# TO DO
Search the listing below for the string "index", then copy every line it appears in.
━━━━━━━━━━━━━━━━━━━━━━━━━━━━━━
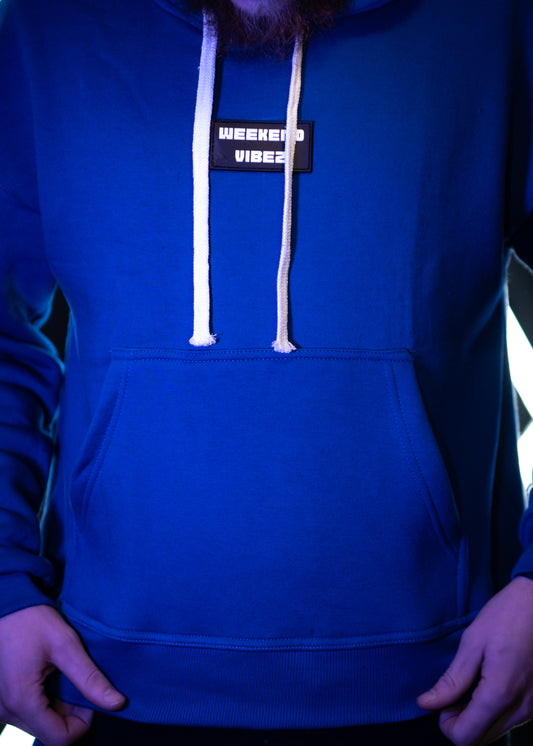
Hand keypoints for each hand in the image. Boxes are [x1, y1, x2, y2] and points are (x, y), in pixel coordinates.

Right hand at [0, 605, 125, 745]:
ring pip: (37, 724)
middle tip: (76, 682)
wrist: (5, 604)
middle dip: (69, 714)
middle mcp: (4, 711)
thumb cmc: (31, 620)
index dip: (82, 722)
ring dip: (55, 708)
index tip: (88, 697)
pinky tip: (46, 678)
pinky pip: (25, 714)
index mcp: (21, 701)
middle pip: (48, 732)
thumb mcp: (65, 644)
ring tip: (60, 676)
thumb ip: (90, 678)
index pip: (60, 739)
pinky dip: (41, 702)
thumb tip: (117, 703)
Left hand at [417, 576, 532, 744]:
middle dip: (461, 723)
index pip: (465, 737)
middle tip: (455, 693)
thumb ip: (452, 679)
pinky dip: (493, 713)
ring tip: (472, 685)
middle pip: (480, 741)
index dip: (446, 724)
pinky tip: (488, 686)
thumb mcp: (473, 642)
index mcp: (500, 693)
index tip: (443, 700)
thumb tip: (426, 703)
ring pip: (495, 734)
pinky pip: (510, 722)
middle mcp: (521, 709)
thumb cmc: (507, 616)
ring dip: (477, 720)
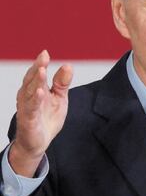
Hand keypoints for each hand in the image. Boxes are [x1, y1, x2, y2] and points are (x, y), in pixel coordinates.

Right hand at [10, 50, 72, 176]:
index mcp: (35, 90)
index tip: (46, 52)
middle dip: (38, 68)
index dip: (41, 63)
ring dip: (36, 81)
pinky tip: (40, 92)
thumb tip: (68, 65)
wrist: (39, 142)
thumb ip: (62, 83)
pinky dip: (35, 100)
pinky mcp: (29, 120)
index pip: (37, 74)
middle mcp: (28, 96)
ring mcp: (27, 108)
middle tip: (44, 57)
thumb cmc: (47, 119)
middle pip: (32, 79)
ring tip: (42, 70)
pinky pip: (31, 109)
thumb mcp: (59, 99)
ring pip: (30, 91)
━━━━━━━━━━━━━━━━━━━━━━━━━━━━━━
# WRITTEN ANSWER
index dip: (82, 722)
index tip: (88, 697)
index mcp: (21, 701)
index pip: (60, 739)
index pip: (465, 737)
index dip: (446, 724)
index mcp: (500, 693)
index tip: (443, 700)
index mcp: (35, 90)
index tip: (46, 52)
index dip: (41, 63)
index pip: (37, 74)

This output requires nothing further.